--- Assignment ---
Set down exactly the lines below between the line holding "rửa công nghiệp,.." and the line holding "NGÀNH NGHỀ KINH DOANH", inclusive; no other line belongs in the answer.

--- Data for the task ---
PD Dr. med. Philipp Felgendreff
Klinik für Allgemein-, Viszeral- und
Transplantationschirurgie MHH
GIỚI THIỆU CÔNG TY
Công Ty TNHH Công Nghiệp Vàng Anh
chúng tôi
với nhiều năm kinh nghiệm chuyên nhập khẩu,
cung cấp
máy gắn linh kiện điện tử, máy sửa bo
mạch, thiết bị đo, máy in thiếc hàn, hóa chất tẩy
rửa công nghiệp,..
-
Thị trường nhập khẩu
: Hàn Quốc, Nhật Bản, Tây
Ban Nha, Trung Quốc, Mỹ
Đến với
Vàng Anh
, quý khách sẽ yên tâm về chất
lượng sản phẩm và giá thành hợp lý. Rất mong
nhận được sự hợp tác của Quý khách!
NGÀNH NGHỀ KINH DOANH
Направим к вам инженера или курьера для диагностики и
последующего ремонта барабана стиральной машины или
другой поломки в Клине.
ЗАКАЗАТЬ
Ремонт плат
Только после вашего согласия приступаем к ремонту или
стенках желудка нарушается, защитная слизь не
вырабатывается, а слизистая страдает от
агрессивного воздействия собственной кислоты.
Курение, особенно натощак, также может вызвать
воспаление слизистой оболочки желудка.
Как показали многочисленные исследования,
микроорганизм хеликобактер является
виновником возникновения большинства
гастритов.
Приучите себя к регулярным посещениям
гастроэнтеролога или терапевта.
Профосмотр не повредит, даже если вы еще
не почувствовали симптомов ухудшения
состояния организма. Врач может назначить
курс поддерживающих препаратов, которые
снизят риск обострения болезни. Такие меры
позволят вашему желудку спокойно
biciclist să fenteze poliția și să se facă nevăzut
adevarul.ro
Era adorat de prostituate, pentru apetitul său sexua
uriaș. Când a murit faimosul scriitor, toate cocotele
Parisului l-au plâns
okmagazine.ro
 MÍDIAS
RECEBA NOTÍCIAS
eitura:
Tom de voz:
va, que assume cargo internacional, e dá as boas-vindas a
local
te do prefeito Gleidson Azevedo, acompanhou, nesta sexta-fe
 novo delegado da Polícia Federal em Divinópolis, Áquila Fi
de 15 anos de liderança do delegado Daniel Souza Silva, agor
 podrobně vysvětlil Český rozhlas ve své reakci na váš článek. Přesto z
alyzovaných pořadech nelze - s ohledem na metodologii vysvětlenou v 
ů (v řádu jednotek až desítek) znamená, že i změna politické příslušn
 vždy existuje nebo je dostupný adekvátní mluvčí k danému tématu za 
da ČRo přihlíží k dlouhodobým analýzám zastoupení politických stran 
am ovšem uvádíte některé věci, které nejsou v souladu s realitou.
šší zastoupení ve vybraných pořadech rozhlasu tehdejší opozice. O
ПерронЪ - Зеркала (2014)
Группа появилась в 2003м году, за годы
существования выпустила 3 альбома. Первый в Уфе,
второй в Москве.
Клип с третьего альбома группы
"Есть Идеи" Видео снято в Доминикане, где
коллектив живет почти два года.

--- Problem solution ---
rửa công nghiệp,..
-
Thị trường nhập khẩu
: Hàn Quốc, Nhật Bản, Tây
Ban Nha, Trung Quốc, Mỹ
Đến với
Vàng Anh
, quý khách sẽ yên tâm về chất
lượng sản phẩm và giá thành hợp lý. Rất mong
nhận được sự hợp tác của Quý khách!
NGÀNH NGHỀ KINH DOANH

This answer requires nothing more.